Ахрёмка быстро перелезает через скамейку и идет поспешно к лошадям.
Вернувшись через десять-пятнадцать минут и услыхав, как условно кашлянул Никита, он говорит:
– Никита, а Никита? У твоего чалого сена уже почти нет, не пора ли ему повесить торбу?
Никита быстро удаляется, а Ахрёмка садится и продолжает хлебать борщ.
Мы очень хорошо все это знали, выразительно переглядывались и старались не смеяться.
Некоторые молодые извозчики, с ремешками вокруг головы, нам очень нравились своими серьезными лицами.
Когда почти все товарищи осведомились и поправили своих коней, а супцом и борщочком нахлебались до отвала, кухарка вытаскивала огромный кусок вареной говядины из чугуна с борщом, клала его на плоское деревянное блюдо и начинала без всякой вилки кромсать кухонным ножом на куски, придерживая мясо просто засаленной рукой. Разделивши его на куски, она подвигает блюдо поближе к пяти товарищам. Извозчики тянутся руками к мясу, берут куски и, опять подставляя хлеб под кусок, откусывают зубами сочную говядину.

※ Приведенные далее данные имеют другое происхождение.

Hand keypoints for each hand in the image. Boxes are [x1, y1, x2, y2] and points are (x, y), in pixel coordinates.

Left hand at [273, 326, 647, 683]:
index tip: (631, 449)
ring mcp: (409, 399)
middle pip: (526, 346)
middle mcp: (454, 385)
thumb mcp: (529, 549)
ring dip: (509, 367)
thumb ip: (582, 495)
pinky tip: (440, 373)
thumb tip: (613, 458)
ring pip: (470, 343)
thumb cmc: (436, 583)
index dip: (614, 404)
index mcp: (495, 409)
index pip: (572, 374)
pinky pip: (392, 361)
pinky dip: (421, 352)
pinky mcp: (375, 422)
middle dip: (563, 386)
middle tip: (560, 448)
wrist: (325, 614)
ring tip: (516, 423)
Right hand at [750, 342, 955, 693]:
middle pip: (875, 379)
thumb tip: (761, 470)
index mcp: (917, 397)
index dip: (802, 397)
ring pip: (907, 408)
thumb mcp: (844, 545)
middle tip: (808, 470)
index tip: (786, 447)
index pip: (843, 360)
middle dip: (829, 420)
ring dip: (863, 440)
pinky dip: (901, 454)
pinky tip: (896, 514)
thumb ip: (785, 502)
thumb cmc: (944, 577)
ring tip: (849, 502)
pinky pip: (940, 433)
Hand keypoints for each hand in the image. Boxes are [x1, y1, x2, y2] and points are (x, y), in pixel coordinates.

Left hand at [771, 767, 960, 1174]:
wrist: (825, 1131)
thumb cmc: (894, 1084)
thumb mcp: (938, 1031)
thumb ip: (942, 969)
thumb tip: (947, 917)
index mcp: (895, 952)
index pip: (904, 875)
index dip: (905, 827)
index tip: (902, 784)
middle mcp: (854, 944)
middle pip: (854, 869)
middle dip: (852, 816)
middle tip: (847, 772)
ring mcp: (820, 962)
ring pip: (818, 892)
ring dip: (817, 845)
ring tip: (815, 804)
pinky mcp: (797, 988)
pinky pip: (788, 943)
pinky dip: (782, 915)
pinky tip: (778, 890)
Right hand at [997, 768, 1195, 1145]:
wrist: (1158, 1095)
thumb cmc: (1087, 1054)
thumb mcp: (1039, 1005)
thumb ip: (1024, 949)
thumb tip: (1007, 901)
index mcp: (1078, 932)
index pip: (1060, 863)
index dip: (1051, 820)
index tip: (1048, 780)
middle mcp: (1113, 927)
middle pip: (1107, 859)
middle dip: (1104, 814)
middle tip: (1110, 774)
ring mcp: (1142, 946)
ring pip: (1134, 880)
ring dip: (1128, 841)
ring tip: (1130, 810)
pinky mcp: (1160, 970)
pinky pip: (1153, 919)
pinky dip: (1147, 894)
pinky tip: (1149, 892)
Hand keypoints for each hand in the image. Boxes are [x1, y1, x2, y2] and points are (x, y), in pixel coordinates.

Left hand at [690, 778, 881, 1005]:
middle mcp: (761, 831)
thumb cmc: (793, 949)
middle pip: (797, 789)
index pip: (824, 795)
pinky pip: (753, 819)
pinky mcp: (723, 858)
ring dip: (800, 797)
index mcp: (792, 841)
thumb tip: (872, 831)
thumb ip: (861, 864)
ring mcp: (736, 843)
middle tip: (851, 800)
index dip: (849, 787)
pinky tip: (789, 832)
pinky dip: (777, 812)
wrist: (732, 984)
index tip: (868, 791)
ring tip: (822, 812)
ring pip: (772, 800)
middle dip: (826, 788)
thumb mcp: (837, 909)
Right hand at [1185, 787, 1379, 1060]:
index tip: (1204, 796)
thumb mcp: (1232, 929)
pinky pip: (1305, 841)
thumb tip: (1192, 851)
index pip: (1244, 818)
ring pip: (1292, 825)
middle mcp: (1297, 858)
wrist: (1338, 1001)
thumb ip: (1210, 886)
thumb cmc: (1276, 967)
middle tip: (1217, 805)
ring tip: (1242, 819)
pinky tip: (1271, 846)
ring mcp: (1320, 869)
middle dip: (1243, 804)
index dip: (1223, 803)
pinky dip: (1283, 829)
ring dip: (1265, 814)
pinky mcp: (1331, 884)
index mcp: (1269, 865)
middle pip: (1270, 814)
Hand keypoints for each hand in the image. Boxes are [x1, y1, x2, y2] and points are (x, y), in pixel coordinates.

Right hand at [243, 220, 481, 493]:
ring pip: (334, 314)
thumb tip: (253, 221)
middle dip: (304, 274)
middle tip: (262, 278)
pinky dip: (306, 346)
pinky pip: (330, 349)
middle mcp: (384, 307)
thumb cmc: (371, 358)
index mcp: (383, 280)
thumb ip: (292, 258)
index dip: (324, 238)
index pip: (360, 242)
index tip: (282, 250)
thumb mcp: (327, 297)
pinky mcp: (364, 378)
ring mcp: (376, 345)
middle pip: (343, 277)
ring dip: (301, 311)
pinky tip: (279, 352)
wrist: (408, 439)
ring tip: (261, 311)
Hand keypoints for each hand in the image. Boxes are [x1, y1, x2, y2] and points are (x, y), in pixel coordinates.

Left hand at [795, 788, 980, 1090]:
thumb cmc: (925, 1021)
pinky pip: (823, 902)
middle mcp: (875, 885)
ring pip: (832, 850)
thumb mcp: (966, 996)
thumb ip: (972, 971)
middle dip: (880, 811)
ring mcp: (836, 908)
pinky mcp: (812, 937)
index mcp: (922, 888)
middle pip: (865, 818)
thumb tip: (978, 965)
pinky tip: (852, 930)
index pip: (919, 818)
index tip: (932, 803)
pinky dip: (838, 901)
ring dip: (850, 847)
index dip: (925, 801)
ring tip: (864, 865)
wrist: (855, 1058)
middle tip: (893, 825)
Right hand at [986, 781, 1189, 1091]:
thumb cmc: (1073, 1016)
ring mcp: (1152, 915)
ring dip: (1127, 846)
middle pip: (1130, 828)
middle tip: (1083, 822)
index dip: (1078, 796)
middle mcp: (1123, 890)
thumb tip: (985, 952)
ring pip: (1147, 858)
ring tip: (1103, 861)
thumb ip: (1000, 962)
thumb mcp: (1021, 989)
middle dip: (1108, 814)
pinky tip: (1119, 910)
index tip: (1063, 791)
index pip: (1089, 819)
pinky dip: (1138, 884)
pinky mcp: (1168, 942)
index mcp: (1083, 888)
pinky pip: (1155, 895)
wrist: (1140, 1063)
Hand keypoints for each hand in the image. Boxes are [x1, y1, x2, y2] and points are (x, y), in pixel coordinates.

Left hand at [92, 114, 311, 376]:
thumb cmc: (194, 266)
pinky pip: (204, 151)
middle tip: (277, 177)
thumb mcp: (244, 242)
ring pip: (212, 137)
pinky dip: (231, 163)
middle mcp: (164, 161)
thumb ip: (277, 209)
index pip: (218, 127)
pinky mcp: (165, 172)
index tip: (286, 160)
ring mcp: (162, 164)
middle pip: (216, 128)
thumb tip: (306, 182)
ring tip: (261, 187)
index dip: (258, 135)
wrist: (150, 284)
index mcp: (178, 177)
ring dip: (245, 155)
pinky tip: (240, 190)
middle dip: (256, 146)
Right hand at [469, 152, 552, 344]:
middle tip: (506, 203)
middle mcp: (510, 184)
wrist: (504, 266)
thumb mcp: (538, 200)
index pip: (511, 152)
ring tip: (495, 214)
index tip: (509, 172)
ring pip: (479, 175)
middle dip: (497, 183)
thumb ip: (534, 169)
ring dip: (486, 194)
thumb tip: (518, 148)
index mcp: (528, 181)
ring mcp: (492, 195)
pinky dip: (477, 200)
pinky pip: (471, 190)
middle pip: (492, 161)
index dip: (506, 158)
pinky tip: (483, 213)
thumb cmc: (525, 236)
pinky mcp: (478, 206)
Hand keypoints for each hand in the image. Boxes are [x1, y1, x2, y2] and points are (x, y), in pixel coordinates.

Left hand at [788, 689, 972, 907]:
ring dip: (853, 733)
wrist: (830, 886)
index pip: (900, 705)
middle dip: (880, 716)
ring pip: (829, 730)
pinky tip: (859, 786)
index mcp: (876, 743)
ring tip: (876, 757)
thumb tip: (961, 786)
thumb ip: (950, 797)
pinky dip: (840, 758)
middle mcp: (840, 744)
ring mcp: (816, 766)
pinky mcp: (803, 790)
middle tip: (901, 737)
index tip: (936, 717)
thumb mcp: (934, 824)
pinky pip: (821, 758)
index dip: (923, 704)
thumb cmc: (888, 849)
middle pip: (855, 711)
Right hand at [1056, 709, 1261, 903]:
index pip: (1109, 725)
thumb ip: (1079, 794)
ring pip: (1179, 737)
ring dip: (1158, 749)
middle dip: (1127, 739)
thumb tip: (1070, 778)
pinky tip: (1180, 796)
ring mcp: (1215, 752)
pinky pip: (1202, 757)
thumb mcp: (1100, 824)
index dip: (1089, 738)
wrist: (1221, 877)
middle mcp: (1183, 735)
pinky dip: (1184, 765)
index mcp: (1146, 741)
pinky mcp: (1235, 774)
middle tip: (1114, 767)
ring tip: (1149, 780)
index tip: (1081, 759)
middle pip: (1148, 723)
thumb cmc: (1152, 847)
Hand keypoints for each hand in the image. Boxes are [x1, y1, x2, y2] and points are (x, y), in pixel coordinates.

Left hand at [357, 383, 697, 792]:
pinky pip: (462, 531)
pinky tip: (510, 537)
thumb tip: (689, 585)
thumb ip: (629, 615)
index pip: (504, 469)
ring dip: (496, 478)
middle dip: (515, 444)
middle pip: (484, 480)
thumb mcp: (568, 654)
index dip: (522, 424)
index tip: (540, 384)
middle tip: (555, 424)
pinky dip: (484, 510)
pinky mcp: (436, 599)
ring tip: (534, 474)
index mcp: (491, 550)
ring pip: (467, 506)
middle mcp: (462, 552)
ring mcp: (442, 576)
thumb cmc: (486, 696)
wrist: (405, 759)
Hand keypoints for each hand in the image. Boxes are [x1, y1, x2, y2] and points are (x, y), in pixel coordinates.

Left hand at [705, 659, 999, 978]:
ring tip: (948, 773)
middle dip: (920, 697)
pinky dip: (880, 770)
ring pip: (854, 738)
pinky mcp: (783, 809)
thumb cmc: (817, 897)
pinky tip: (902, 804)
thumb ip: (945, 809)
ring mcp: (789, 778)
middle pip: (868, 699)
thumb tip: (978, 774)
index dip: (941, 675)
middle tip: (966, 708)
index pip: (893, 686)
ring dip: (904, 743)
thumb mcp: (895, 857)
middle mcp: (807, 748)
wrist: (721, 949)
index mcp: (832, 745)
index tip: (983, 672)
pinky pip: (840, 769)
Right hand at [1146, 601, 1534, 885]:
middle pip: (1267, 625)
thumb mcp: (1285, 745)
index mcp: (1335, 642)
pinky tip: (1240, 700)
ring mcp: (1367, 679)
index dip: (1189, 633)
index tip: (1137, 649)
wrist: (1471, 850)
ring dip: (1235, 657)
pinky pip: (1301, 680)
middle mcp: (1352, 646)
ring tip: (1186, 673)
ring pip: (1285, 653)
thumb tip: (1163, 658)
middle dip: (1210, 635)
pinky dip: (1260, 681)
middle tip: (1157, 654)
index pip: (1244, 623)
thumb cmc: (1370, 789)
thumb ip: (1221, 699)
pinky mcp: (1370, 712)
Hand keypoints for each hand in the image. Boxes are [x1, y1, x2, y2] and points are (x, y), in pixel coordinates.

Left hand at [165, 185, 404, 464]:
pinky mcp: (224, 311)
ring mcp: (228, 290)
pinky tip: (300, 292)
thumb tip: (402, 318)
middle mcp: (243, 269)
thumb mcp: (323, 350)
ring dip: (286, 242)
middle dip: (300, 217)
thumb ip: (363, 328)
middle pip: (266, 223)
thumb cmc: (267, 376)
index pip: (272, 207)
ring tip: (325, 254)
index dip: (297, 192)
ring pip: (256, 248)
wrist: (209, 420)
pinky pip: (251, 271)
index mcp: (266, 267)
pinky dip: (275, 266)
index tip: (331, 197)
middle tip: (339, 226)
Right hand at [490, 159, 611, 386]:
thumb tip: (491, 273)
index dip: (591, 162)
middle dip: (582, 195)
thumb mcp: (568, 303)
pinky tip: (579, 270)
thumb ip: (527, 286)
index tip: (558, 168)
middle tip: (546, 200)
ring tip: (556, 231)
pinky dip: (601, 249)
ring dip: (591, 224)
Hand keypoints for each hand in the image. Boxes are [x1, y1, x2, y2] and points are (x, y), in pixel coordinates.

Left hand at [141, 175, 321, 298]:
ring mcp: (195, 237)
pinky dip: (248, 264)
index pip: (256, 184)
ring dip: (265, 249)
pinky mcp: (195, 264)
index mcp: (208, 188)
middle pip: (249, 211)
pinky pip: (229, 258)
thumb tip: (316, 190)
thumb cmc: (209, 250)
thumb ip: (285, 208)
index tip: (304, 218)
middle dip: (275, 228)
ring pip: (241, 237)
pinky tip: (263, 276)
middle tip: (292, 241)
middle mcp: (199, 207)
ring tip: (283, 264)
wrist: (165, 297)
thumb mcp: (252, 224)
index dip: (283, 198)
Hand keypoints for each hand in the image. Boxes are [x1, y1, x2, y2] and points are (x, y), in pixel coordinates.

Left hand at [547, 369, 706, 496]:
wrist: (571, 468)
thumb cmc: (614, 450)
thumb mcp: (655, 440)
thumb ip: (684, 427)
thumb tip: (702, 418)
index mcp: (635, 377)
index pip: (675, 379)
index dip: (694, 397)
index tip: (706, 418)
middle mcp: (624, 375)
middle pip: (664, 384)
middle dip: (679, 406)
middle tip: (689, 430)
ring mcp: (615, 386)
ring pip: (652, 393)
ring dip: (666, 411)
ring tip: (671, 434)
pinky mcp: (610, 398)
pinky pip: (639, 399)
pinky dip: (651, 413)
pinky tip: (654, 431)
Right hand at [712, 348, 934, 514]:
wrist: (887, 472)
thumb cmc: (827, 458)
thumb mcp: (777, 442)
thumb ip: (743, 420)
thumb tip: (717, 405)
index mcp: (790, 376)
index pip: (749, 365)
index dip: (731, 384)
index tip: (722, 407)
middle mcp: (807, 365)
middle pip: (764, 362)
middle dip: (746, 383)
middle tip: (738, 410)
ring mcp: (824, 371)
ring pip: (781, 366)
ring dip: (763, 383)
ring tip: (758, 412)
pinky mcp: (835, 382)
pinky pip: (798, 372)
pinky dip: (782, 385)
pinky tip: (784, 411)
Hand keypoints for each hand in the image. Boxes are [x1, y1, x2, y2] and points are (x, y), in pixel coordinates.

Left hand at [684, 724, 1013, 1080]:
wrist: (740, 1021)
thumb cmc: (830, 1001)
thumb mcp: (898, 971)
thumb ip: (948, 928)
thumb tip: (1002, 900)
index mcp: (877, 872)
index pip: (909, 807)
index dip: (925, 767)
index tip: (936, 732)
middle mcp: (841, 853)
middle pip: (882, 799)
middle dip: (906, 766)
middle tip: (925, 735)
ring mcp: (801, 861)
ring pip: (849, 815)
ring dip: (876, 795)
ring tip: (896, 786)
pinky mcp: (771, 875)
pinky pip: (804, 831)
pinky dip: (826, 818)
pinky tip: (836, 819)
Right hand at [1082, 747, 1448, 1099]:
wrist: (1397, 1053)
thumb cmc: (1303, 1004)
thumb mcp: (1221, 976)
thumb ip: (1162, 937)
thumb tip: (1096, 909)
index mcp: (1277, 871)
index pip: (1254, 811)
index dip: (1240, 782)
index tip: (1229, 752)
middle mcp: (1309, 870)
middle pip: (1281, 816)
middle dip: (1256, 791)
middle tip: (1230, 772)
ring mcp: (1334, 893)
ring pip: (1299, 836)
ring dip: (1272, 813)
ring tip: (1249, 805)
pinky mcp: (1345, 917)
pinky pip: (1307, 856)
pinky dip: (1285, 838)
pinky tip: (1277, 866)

Не торопясь наелись гости досыта; потные красные лица хорошо вытерли рушниками. Встают товарищи чинно, как и в начале стола, молятся на образа большим двуперстным крестом и благодарят хозяйку за хлеб за соль.
Нам все это хорошо знакомо, и мы только следим, все ли правильно сделано, что полагается.
Только теперь нарушалось молчание и начинались интересные разговоры в ответ на расспросы Гришки и тетки Мотри.
Некоторые снимали валенки, начинали развертывать онучи и укладывались на нарах. Скоро оттуда раздавался здоровый храп. А другие еще долго беседовали о разных разностях – народ бывалый.